Kind of. They aren't specific to any battle. They are a mythologized mashup of every battle that ever happened condensed in a story. The pretext, the king, king's brother, young narcissisic noble lusting for fame, siege of fortress, etc.
There was a shitload of that occuring in Anatolia where Homer was from during the Bronze Age, especially MBA and LBA (Homer is right after LBA)
Not kind of. A good portion of them were more then likely real kings and warriors that existed around the end of the Bronze age. Its honestly super clear just based off the catalogue of ships in The Iliad every major city in the Hellenic world wanted their ancenstral King represented in the story.

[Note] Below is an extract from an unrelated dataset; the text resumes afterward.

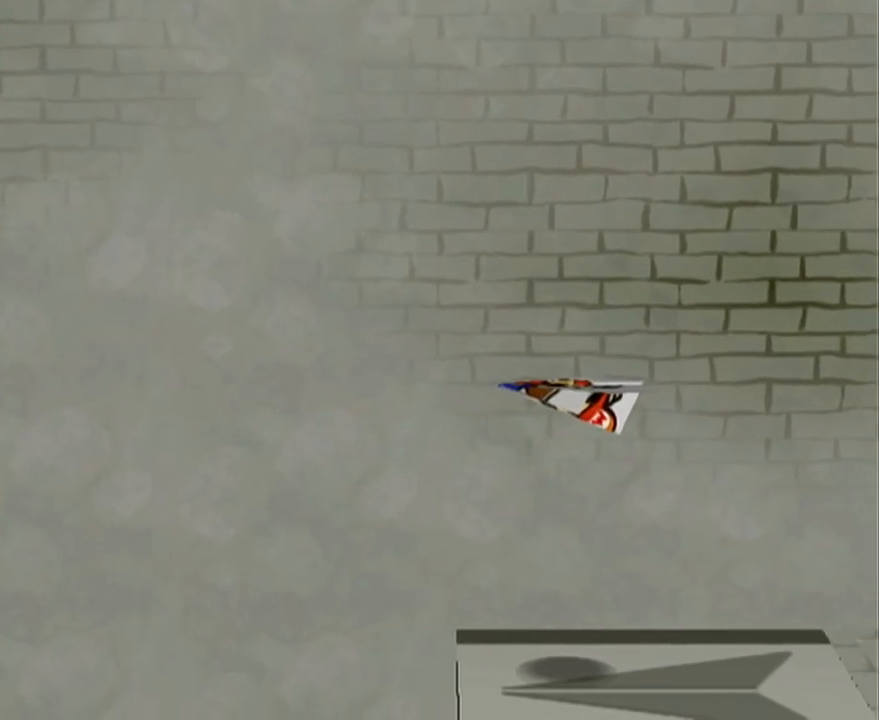
{"buttons": [], "left_stick": "center", "events": [[433, "left_stick", "center"]]}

I'm literally saying that they were real, just not the exact same people and the exact same battle. Such battles were common for the Ahhiyawa for example and Iliad/Odyssey postdate this
>NUH UH I STHAID THEY WERE REAL
You have to be over 18 to post here
Happened = real. Just not in the mythologized narrative, and throughout time in numerous battles
No one is saying there was Zeus out there throwing lightining bolts you fricking redditor.
who do you think zapped paul?
Source?
I am
It shouldn't be used like a guideline, it's more akin to justification.
If you had a even a quarter of a brain, you would've understood.
Only in the sense that there's no west european or north european or east european equivalent and will never be.
why would you ever be surprised? there has been nothing new under the sun since at least the neolithic agricultural revolution.
>I read the last third as a political metaphor for modern day Europe
This is your brain on /misc/
There is a big difference between Odysseus' house being overrun with strangers who want to steal his kingdom and his woman and modern day Europe housing peaceful refugees Chud.
Yes, Homer definitely worte The Odyssey as a metaphor for politics from modern Europe.
yea, modern post-Minoan Europe on the verge of collapse.